§ Quoted text

::::

What Could It Have Been?
Series One originally featured a wacky story that made little sense outside of the grand narrative. It was lighthearted and fun with a few silly moments of treachery. Of the first series, 5 of the 6 planned episodes were started and abandoned. One of the worst things for me was the sheer amount of time and effort my crew had put into working on the series with me, I felt I utterly betrayed everybody by not accomplishing my goal and botching that which still exists of it.
Episode 1: Professor Mindstorm (Originally Professor Brainstorm until I realised someone had already created a Professor Brainstorm!) is given a task by a mysterious villain to hunt down Walrus (who like Blake in Blake’s 7 is called a ‘political criminal’) who has escaped. Mindstorm is aware of who Walrus is and chooses to enlist the help of a man who he despises, Avery Guido Veil (Or if you shorten the middle name you can rearrange the letters to A Very Evil Guy. Yes I am that sad.) Mindstorm’s internal logic is simple: If Avery gets Walrus, he wins, if Avery fails or dies, he wins. Sadly however he loses because he doesn’t realise he’s going to have to put his wallet on the line to afford the costs. We briefly meet Veil who is happy to be out hunting Walrus. Mindstorm tries to contact him but Veil shows him animosity and refuses to answer his hails. It gives us a small chance to meet Veil, who is nicely incompetent. I would later realise that he needed to be a little smarter, so for my pilot, I actually treated him with more respect. Finally, we meet Chan Walrus and Mandrake. They are having an argument about Walrus damaging the spaceship. It’s mentioned that they’ve stolen the ship from Aliens. We were going to meet these in season 2! The goal of Episode 1 was: Establish who the main characters and players will be in the series. Heroes: Walrus and Mandrake, Villains: Veil and Mindstorm, and put them all into confrontation early on. As conflict is the best way to figure out who people are at heart, it was a good idea to lead with a conflict early on.

::::

§ Data shown
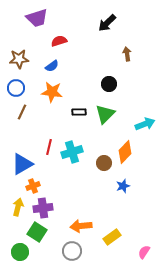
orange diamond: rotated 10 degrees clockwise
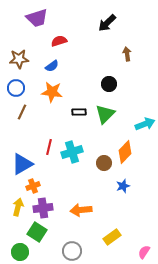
orange arrow: moved 16 px up
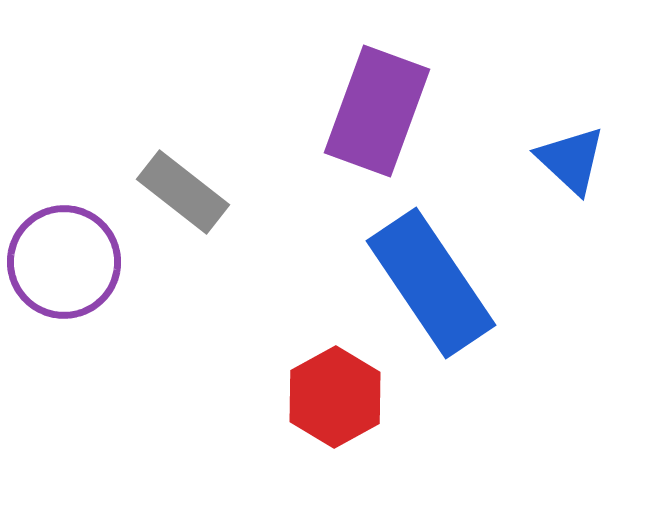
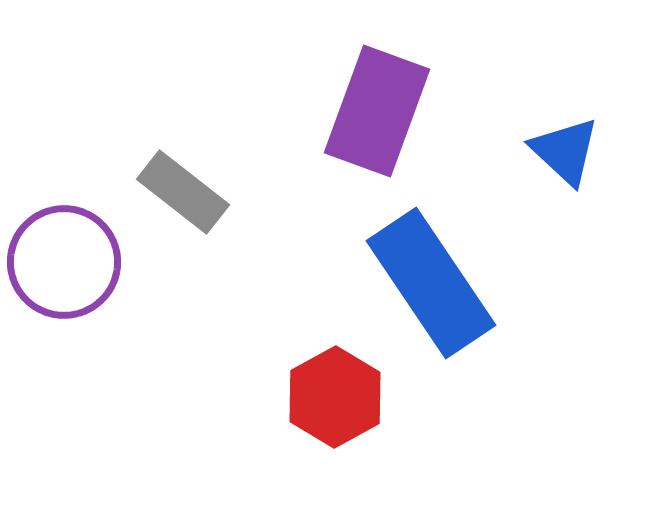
blue triangle: moved 6 px left, 9 px up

::::

§ Work to do
- 1) Answer these about the Series One text:
(a) How many of the first series' planned episodes were started and abandoned?
(b) What was Professor Mindstorm's original name?
(c) Who had Walrus and Mandrake stolen their spaceship from?
- 2) Print the passage of the Series One text between "Series One originally" and "exists of it.", inclusive.

§ Expected results
- 1)
(a) 5 of the 6 planned episodes.
(b) Professor Brainstorm.
(c) Aliens.

- 2)
Series One originally featured a wacky story that made little sense outside of the grand narrative. It was lighthearted and fun with a few silly moments of treachery. Of the first series, 5 of the 6 planned episodes were started and abandoned. One of the worst things for me was the sheer amount of time and effort my crew had put into working on the series with me, I felt I utterly betrayed everybody by not accomplishing my goal and botching that which still exists of it.